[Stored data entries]

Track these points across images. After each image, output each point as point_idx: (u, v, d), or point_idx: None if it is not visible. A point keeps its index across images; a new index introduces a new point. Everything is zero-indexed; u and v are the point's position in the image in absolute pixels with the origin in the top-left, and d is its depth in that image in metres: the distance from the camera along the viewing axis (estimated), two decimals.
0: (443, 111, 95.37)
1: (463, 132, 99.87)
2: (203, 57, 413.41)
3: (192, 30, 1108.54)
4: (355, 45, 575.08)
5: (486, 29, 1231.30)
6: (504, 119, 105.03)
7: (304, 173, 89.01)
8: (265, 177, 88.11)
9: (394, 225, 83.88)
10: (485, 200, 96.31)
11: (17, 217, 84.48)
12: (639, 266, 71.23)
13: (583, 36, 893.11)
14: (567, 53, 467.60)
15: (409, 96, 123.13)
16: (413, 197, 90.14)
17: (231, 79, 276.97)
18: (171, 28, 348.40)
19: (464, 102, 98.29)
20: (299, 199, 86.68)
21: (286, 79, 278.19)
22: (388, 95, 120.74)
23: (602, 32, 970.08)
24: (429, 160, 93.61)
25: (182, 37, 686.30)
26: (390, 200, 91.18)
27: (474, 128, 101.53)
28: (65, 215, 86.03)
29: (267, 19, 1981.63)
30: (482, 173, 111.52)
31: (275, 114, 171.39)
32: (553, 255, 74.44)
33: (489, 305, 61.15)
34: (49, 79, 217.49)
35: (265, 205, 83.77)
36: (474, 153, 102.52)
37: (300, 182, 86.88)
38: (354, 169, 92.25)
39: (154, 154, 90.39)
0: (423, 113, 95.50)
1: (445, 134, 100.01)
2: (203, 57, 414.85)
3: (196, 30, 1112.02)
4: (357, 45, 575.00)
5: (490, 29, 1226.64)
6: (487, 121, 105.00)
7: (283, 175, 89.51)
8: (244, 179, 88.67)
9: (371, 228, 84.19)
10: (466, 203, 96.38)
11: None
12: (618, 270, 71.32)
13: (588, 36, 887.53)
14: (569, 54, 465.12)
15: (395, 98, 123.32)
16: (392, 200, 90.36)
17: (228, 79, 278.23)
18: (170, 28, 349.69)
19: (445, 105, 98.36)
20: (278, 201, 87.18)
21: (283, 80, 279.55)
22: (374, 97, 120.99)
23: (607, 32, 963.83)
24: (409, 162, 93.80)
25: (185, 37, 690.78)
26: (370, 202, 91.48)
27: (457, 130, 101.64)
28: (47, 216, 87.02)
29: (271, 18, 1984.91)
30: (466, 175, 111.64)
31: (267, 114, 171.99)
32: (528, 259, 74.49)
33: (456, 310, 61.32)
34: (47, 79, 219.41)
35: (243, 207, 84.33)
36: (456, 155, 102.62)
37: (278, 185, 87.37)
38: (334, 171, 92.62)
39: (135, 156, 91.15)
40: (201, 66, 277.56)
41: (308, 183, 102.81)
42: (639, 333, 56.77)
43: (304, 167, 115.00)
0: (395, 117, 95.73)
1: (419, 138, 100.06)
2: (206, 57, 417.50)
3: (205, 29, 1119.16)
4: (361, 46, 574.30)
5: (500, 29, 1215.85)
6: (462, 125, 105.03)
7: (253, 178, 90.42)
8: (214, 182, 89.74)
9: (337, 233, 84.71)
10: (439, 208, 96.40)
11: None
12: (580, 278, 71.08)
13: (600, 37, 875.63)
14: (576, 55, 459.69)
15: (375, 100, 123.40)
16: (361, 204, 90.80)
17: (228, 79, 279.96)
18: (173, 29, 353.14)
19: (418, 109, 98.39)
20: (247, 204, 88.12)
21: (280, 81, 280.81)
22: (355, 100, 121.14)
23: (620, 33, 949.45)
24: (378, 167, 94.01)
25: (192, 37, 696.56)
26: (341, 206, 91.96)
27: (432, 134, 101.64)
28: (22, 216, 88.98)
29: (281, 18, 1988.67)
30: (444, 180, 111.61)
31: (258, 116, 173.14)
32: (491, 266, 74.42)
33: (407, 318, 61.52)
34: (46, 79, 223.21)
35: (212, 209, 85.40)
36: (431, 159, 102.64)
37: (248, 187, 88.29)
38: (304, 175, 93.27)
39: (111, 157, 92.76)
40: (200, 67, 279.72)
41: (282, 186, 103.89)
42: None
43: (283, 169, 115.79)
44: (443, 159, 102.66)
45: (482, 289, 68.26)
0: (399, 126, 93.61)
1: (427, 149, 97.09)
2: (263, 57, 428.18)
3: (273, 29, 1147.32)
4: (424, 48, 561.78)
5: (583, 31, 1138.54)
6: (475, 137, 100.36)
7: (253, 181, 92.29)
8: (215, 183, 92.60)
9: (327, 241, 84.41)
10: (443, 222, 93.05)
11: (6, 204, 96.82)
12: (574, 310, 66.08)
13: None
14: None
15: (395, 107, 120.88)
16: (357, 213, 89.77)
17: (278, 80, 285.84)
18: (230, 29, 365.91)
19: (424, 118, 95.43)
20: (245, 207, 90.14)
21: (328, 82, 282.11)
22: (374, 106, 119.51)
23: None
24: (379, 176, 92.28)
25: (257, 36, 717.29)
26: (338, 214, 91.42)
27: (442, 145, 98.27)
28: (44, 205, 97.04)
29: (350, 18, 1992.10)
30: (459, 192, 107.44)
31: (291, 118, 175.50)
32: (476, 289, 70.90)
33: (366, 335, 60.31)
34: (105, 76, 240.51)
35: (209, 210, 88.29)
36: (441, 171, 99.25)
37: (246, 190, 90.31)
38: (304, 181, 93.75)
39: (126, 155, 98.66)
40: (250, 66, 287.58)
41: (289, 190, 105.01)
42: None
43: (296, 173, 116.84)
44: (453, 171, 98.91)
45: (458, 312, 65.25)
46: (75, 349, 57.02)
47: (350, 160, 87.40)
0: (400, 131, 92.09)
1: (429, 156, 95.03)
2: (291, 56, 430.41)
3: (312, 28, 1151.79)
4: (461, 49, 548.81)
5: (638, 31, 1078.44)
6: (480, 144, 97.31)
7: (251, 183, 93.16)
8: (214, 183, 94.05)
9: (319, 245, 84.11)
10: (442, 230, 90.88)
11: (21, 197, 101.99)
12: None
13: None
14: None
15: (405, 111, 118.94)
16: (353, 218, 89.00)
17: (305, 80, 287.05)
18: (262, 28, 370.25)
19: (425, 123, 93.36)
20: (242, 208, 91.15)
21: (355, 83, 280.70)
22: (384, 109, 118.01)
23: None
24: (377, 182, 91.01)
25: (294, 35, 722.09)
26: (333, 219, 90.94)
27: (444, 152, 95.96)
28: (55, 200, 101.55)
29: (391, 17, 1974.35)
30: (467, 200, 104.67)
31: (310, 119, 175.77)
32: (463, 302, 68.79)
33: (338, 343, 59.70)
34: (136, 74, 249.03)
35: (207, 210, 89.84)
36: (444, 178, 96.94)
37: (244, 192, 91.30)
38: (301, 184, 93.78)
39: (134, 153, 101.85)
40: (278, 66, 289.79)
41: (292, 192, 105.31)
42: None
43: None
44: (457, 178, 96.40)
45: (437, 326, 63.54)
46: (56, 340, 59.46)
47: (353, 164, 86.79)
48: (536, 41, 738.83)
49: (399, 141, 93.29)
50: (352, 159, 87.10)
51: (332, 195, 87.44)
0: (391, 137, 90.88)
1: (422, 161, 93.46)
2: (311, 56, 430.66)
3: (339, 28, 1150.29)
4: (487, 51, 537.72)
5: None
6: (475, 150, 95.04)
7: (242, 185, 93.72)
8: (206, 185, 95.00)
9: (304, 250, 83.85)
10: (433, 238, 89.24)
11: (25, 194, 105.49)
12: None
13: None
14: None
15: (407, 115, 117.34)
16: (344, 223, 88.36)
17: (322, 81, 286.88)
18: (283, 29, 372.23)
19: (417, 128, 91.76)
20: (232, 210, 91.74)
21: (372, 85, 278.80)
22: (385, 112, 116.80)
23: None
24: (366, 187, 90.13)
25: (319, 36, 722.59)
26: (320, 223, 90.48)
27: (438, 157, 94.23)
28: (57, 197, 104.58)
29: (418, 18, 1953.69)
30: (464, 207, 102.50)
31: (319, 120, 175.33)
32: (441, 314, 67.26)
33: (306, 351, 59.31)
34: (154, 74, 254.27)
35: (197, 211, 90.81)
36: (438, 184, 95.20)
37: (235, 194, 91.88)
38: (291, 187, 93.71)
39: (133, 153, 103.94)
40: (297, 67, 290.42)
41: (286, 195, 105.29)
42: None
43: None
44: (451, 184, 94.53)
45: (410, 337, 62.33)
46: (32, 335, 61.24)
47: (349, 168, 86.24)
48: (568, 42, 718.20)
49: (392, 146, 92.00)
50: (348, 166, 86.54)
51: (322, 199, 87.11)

▶ [AIM OF THE TASK]: Retype the lines above without alteration. The first is the one containing "48: (536, 41, 738.83)", and the last is the final line of the data.

▶ [TASK RESULT]:
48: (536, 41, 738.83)
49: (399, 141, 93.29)
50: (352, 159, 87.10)
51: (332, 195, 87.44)
0: (391, 137, 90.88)
1: (422, 161, 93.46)
2: (311, 56, 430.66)
3: (339, 28, 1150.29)
4: (487, 51, 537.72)
5: None
6: (475, 150, 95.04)
7: (242, 185, 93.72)
8: (206, 185, 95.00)
9: (304, 250, 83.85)
10: (433, 238, 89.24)
11: (25, 194, 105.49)
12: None
13: None
14: None
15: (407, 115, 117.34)
16: (344, 223, 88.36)
17: (322, 81, 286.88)
18: (283, 29, 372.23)
19: (417, 128, 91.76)
20: (232, 210, 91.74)
21: (372, 85, 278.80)
22: (385, 112, 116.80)
23: None
24: (366, 187, 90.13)
25: (319, 36, 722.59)
26: (320, 223, 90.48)
27: (438, 157, 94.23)
28: (57, 197, 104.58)
29: (418, 18, 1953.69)
30: (464, 207, 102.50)
31: (319, 120, 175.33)
32: (441, 314, 67.26)
33: (306, 351, 59.31)
34: (154, 74, 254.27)
35: (197, 211, 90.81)
36: (438, 184, 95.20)
37: (235, 194, 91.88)
38: (291, 187, 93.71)
39: (133, 153, 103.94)
40: (297, 67, 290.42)
41: (286, 195, 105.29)
42: None
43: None
44: (451, 184, 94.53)
45: (410, 337, 62.33)
46: (32, 335, 61.24)
47: (349, 168, 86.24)
48: (568, 42, 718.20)
49: (392, 146, 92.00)
50: (348, 166, 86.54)
51: (322, 199, 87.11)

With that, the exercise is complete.